4) Wurden unzulässige Kürzungsfaktoren angesetzt? Am häufigsten wendet die Rentenbehörde die Reduzierung auf 5/6 an und missachtet die Nachweiseigenschaft vorgelegter Unterlagen. Hier kann durch Vorlage entsprechender Unterlagen oder durch Argumente bei Ablehnung durch die Rentenbehörde spätestens in Rechtsmittelverfahren eine Anwendung dieser Kürzungsvorschrift vermieden werden. Insbesondere die Deutsche Rentenversicherung (DRV) Nordbayern erweckt in ihren Schreiben oft den Eindruck, eine volle Anrechnung von Zeiten in Rumänien sei grundsätzlich nicht möglich. Das ist falsch! Gerade in letzter Zeit haben Landessozialgerichte zu Gunsten der Betroffenen entschieden und eine Verpflichtung der Rentenbehörde zur vollen 6/6-Bewertung festgestellt (z. B. Landessozialgericht Baden-Württemberg im Urteil vom 30. August 2011, AZ. L 9 R 4758/09, Bayerisches Landessozialgericht im Urteil vom 20. September 2012, AZ. L 14 R 217/10).

Wichtig: Keinen Einfluss haben diese Urteile auf die Anwendung der 40-Prozent-Kürzung. Diese wurde bereits vom Bundesverfassungsgericht abschließend geklärt und erschöpft sich leider in den vom Bundestag beschlossenen Ausgleichszahlungen für Zeiten des Rentenbezuges bis 30. Juni 2000, wenn der Antrag bis 2004 gestellt wurde.

5) Wurde der richtige Rentenzugangsfaktor berücksichtigt? Durch den Rentenzugangsfaktor wird die Rentenhöhe in Abhängigkeit davon gesteuert, wie viele Monate die Rente vor dem Regelalter in Anspruch genommen wird. Dieses hängt allerdings von der Rentenart und weiteren Faktoren (z. B. Schwerbehinderung) ab. Die Behörde ist verpflichtet, den für den Betroffenen „günstigsten“ Zugangsfaktor (also die geringsten Abschläge) anzuwenden und gegebenenfalls eine entsprechende Antragstellung durch Beratung anzuregen.
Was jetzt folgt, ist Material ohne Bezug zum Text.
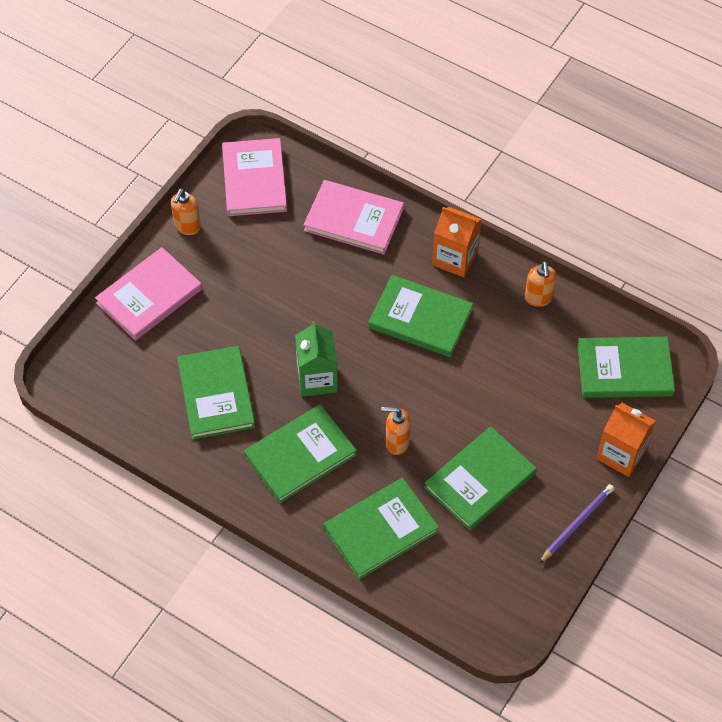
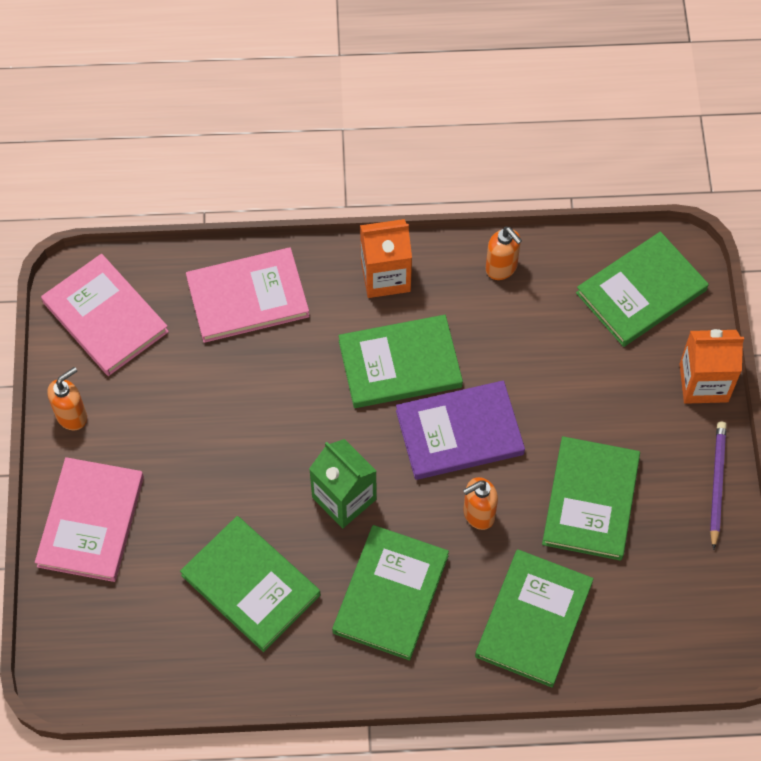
camera: 35 degrees left, 5 degrees up
(187, 227) = (72, 416): orange soap dispenser -> orange soap dispenser turned 120 degrees counterclockwise
(425, 384) = (459, 432): none -> purple book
6) Bei Rentenablehnung: Sind die Gründe für die ausgesprochene Ablehnung berechtigt oder kann die Rente doch noch durchgesetzt werden? Am häufigsten stellt sich diese Frage bei Rentenbegehren wegen Krankheit (Renten wegen verminderter Erwerbsfähigkeit). Hier ist die Behörde verpflichtet, anhand der ärztlich festgestellten Leiden und der sich daraus langfristig ergebenden Einschränkungen für die Leistungsfähigkeit einen Rentenanspruch zu prüfen. Wenn jemand hiernach nur noch unter drei Stunden täglich arbeiten kann, steht eine Rente dem Grunde nach zu, bei einer Leistungsfähigkeit von drei bis sechs Stunden kann in Abhängigkeit weiterer Faktoren eine Vollrente oder eine Teilrente gezahlt werden. Eine detailliertere Darstellung der Möglichkeiten eines Renteneintritts aus medizinischen Gründen würde den Rahmen dieses Artikels sprengen und erfolgt daher in einer der folgenden Ausgaben.
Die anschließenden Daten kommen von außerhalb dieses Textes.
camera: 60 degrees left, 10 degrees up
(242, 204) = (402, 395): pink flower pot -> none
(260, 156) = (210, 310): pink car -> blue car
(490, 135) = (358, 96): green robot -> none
Wenn sich nach einer solchen Grobprüfung zu den einzelnen Fragen Zweifelsmomente ergeben, sollte jeder Betroffene überlegen, mögliche Fehler beheben zu lassen.

Vor Einlegen eines Widerspruches oder der Stellen eines Korrekturantrages ist jedoch ein weiterer Prüfungsschritt zu empfehlen: Zuerst ist zu prüfen, ob bei der Rentenberechnung zusätzliche „Mindestentgeltpunkte“ anerkannt worden sind. Nach der dafür geltenden Vorschrift (§262 SGB VI) werden unter bestimmten Voraussetzungen alle vollwertigen Pflichtbeiträge vor dem 1. Januar 1992 zusätzlich um 50 % angehoben. Ob dies im eigenen Rentenkonto der Fall ist, kann der im Bescheid dargelegten Berechnung der Rente entnommen oder nachgerechnet werden. Ist dies der Fall, müsste vor einem weiteren Vorgehen geprüft werden, wie sich der gefundene Fehler in dieser Berechnung auswirkt. Er kann zu einer noch höheren Rente führen (wenn auch die Erhöhung wegen des Fehlers unter die Erhöhung gem. § 262 SGB VI fällt), so dass sich die Fehlerkorrektur mehrfach lohnt. Es kann aber auch zu einer Rentenminderung führen, nämlich dann, wenn durch den gefundenen Fehler die Werte so verändert werden, dass die Berücksichtigung von Mindestentgeltpunkten wegfällt und dann zwar der Fehler berichtigt wird, die Rente sich aber mindert. Hier sollte fachkundiger Rat eingeholt werden. Vorenthaltene Rentenbeträge werden ab dem Korrekturantrag vier ganze Kalenderjahre rückwirkend nachgezahlt (§44 SGB X).